If your application server is set up in combination with a normal web server like Apache, you should use solution (1), because the the web server usually serves static files much faster than the application server.

99) What is the difference between static variables and instance variables in a servlet?

According to the Java Language definition, a static variable is shared among all instances of a class, where a non-static variable -- also called an instance variable -- is specific to a single instance of that class.
According to the Servlet specification, a servlet that does not declare SingleThreadModel usually has one and only one instance, shared among all concurrent requests hitting that servlet.

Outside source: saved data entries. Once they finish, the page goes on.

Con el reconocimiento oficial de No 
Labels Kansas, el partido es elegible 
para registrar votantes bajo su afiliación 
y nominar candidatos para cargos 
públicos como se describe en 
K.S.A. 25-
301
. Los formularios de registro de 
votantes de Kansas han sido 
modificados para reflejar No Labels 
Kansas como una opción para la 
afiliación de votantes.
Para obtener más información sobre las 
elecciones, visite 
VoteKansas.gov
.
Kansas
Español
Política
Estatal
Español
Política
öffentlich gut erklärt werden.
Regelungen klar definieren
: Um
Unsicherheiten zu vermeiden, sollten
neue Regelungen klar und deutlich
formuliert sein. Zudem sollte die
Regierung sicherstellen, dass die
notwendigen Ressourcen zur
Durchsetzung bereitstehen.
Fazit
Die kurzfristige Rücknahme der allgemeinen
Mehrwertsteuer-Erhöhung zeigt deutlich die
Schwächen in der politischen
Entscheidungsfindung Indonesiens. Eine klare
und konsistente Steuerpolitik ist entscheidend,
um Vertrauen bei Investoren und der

That means that, in servlets (and other multithreaded applications), an instance variable behaves very much like a static variable, since it is shared among all threads. You have to be very careful about synchronizing access to shared data.

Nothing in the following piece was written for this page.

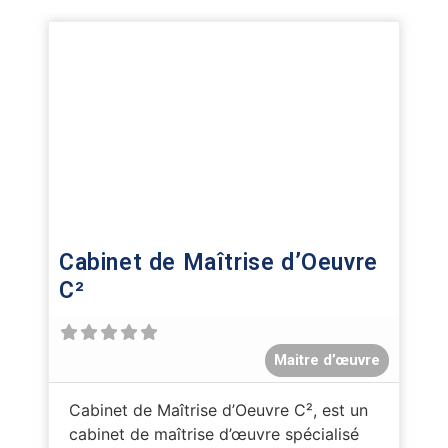
Cabinet de Maîtrise d’Oeuvre
C²
Maitre d’œuvre
Cabinet de Maîtrise d’Oeuvre C², est un
cabinet de maîtrise d’œuvre spécialisé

The big difference between instance variables and static variables comes when you have configured your servlet engine to instantiate two instances of the same servlet class, but with different init parameters. In this case, there will be two instances of the same servlet class, which means two sets of instance variables, but only one set of static variables.
Remember that you can store data in lots of different places in a servlet. To wit:
  • Local variables - for loop iterators, result sets, and so forth
  • Request attributes - for data that must be passed to other servlets invoked with the RequestDispatcher
  • Session attributes - persists for all future requests from the current user only
  • Instance variables - for data that persists for the life of the servlet, shared with all concurrent users
  • Static variables - for data that persists for the life of the application, shared with all concurrent users -- including any other servlet instances that were instantiated with different init parameters
  • Context attributes - for data that must persist for the life of the application, and be shared with all other servlets
100) How can I share data between two different web applications?

Different servlets may share data within one application via ServletContext. If you have a compelling to put the servlets in different applications, you may wanna consider using EJBs.